BEGIN Excerpted data
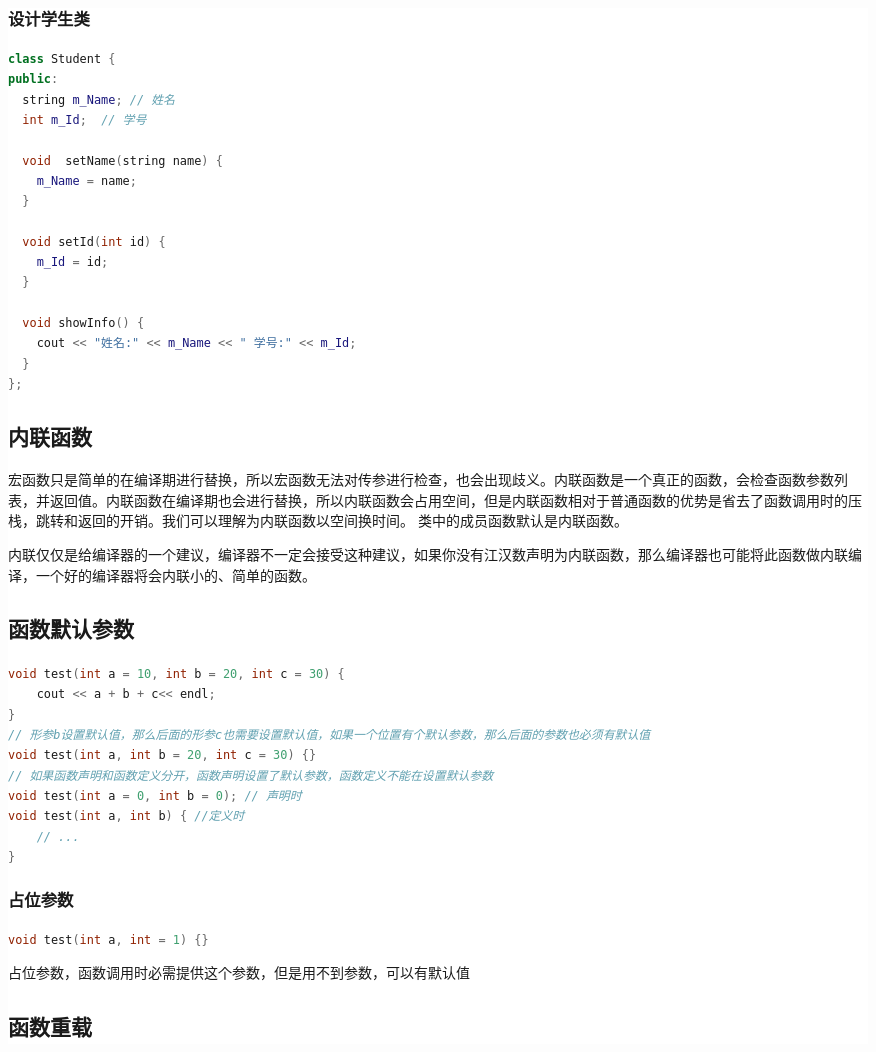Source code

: ### 设计学生类

```cpp
class Student {
public:
  string m_Name; // 姓名
  int m_Id;  // 学号

  void  setName(string name) {
    m_Name = name;
  }

  void setId(int id) {
    m_Id = id;
  }

  void showInfo() {
    cout << "姓名:" << m_Name << " 学号:" << m_Id;
  }
};
```

## 内联函数

​		宏函数只是简单的在编译期进行替换，所以宏函数无法对传参进行检查，也会出现歧义。内联函数是一个真正的函数，会检查函数参数列表，并返回值。内联函数在编译期也会进行替换，所以内联函数会占用空间，但是内联函数相对于普通函数的优势是省去了函数调用时的压栈，跳转和返回的开销。我们可以理解为内联函数以空间换时间。		类中的成员函数默认是内联函数。

​		内联仅仅是给编译器的一个建议，编译器不一定会接受这种建议，如果你没有江汉数声明为内联函数，那么编译器也可能将此函数做内联编译，一个好的编译器将会内联小的、简单的函数。

## 函数默认参数

```cpp
void test(int a = 10, int b = 20, int c = 30) {
    cout << a + b + c<< endl;
}
// 形参b设置默认值，那么后面的形参c也需要设置默认值，如果一个位置有个默认参数，那么后面的参数也必须有默认值
void test(int a, int b = 20, int c = 30) {}
// 如果函数声明和函数定义分开，函数声明设置了默认参数，函数定义不能在设置默认参数
void test(int a = 0, int b = 0); // 声明时
void test(int a, int b) { //定义时
	// ...
}
```

### 占位参数

```cpp
void test(int a, int = 1) {}
```

​		占位参数，函数调用时必需提供这个参数，但是用不到参数，可以有默认值

## 函数重载
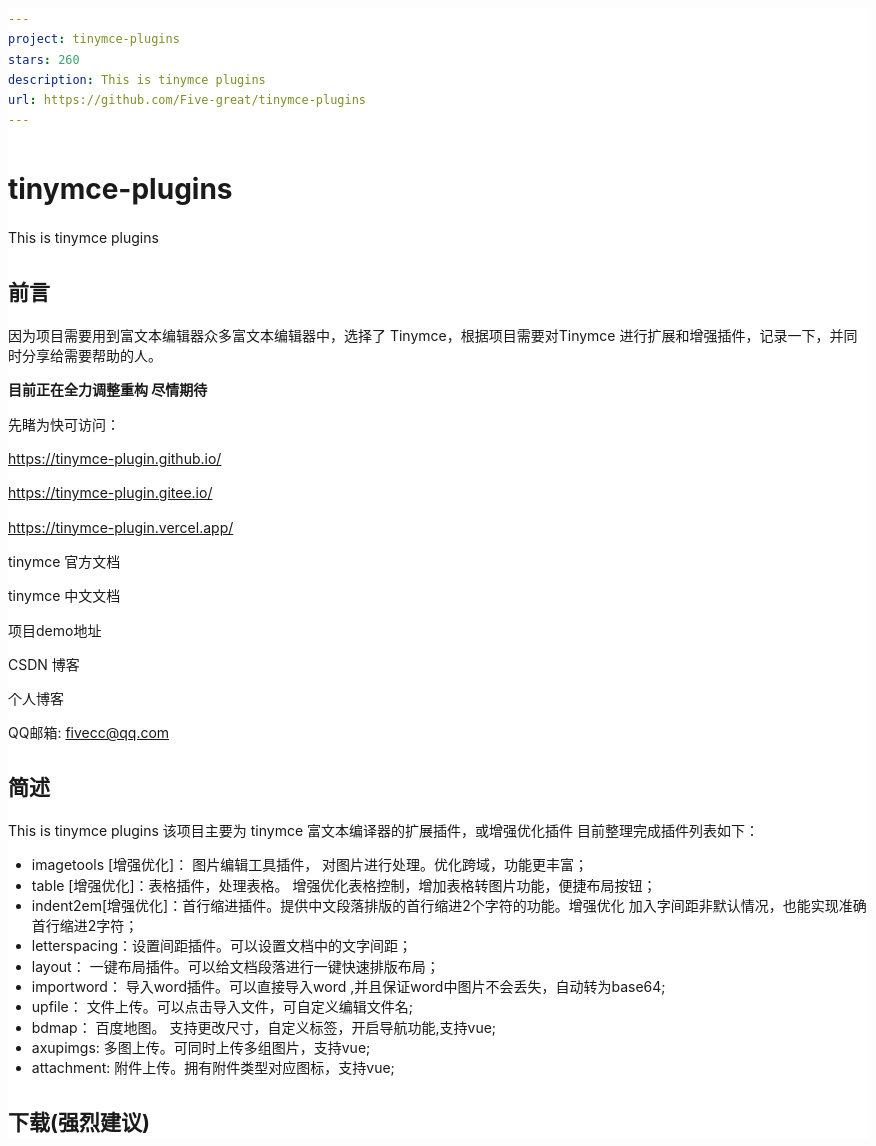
 ```yaml
---
project: tinymce-plugins
stars: 260
description: This is tinymce plugins
url: https://github.com/Five-great/tinymce-plugins
---
```


tinymce-plugins
===============

This is tinymce plugins

前言
--

因为项目需要用到富文本编辑器众多富文本编辑器中，选择了 Tinymce，根据项目需要对Tinymce 进行扩展和增强插件，记录一下，并同时分享给需要帮助的人。

**目前正在全力调整重构 尽情期待**

先睹为快可访问：

https://tinymce-plugin.github.io/

https://tinymce-plugin.gitee.io/

https://tinymce-plugin.vercel.app/

tinymce 官方文档

tinymce 中文文档

项目demo地址

CSDN 博客

个人博客

QQ邮箱: fivecc@qq.com

简述
--

This is tinymce plugins 该项目主要为 tinymce 富文本编译器的扩展插件，或增强优化插件 目前整理完成插件列表如下：

-   imagetools \[增强优化\]： 图片编辑工具插件， 对图片进行处理。优化跨域，功能更丰富；
-   table \[增强优化\]：表格插件，处理表格。 增强优化表格控制，增加表格转图片功能，便捷布局按钮；
-   indent2em\[增强优化\]：首行缩进插件。提供中文段落排版的首行缩进2个字符的功能。增强优化 加入字间距非默认情况，也能实现准确首行缩进2字符；
-   letterspacing：设置间距插件。可以设置文档中的文字间距；
-   layout： 一键布局插件。可以给文档段落进行一键快速排版布局；
-   importword： 导入word插件。可以直接导入word ,并且保证word中图片不会丢失，自动转为base64;
-   upfile： 文件上传。可以点击导入文件，可自定义编辑文件名;
-   bdmap： 百度地图。 支持更改尺寸，自定义标签，开启导航功能,支持vue;
-   axupimgs: 多图上传。可同时上传多组图片，支持vue;
-   attachment: 附件上传。拥有附件类型对应图标，支持vue;

下载(强烈建议)
--------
END Excerpted data
§ The problem: Where a line of the records above holds the word "void", copy that line.

§ Solved problem:
  void  setName(string name) {
  void setId(int id) {
  void showInfo() {
void test(int a = 10, int b = 20, int c = 30) {
void test(int a, int b = 20, int c = 30) {}
void test(int a = 0, int b = 0); // 声明时
void test(int a, int b) { //定义时
void test(int a, int = 1) {}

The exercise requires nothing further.